The Street View-like service has been live for a few months

May 24, 2012 17:21 GMT  ·  By

Google has become the go-to target for everything that's "bad" about the internet. The problem is that, for many people, Google "is" the internet. Those are the people that type "facebook.com" into Google Search to get to the social network.

Unfortunately, more often than anyone would like, these are the same people that make our laws and regulations. The fact that Google Search is targeted by anti-trust regulators for promoting its own products, despite the fact that all other search engines do the same, or worse, speaks volumes.

Lo and behold, there are other companies that do exactly what Google does, though perhaps not as successfully, as Germany realized all of a sudden.

For almost a year now, Microsoft has been working on its Street View-like program Streetside, in Germany.

It started shooting a year ago and the first photos went online last December. Before that, Microsoft gave Germany ample notice, people had from August to September to ask that their houses be blurred in Microsoft's Streetside.

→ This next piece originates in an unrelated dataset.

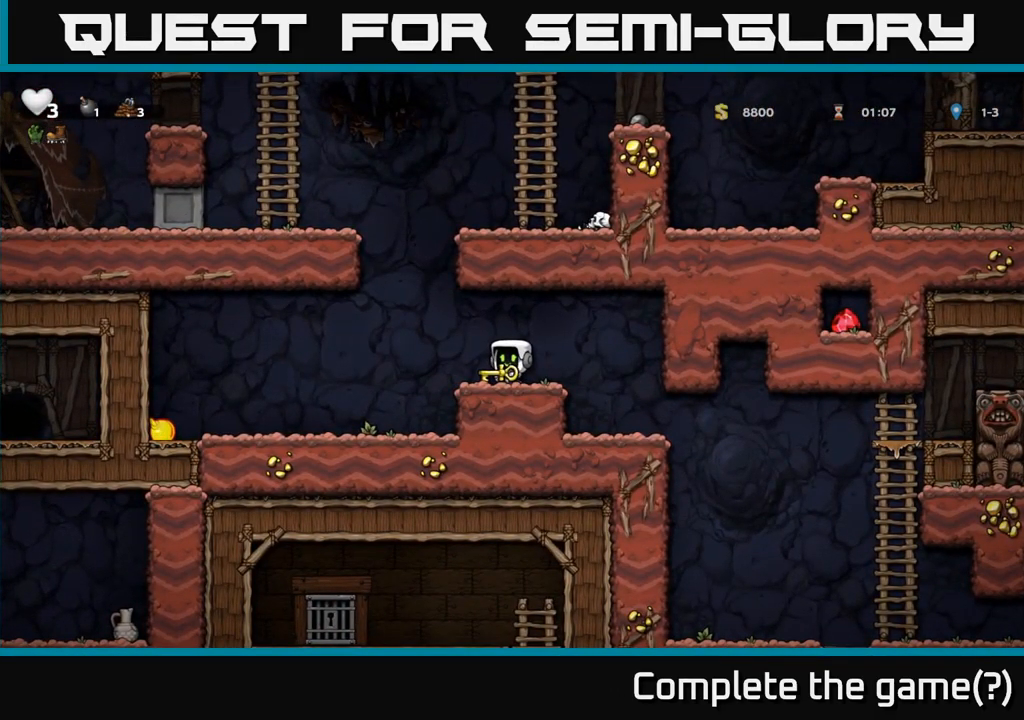
{"buttons": [], "left_stick": "center", "right_stick": "center", "events": []}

That's another German invention, privacy regulators there are especially prickly and strict.

They asked Google to not only enable people to "remove" their houses from Street View, but to be able to do it before the photos went live. That's on top of the face and number plate blurring that is standard in Street View.

Microsoft's service, obviously, was submitted to the same process. Yet, it seems there have been some problems as Microsoft has taken the radical step to take down all photos from Germany.

It seems that some people complained about the way Microsoft treated requests for blurring images of their homes.

There are no further details so the nature of those complaints is unknown. But Microsoft was worried enough to take down the entire service while it evaluated the problem. Note that no authorities requested the take down, this was all voluntary.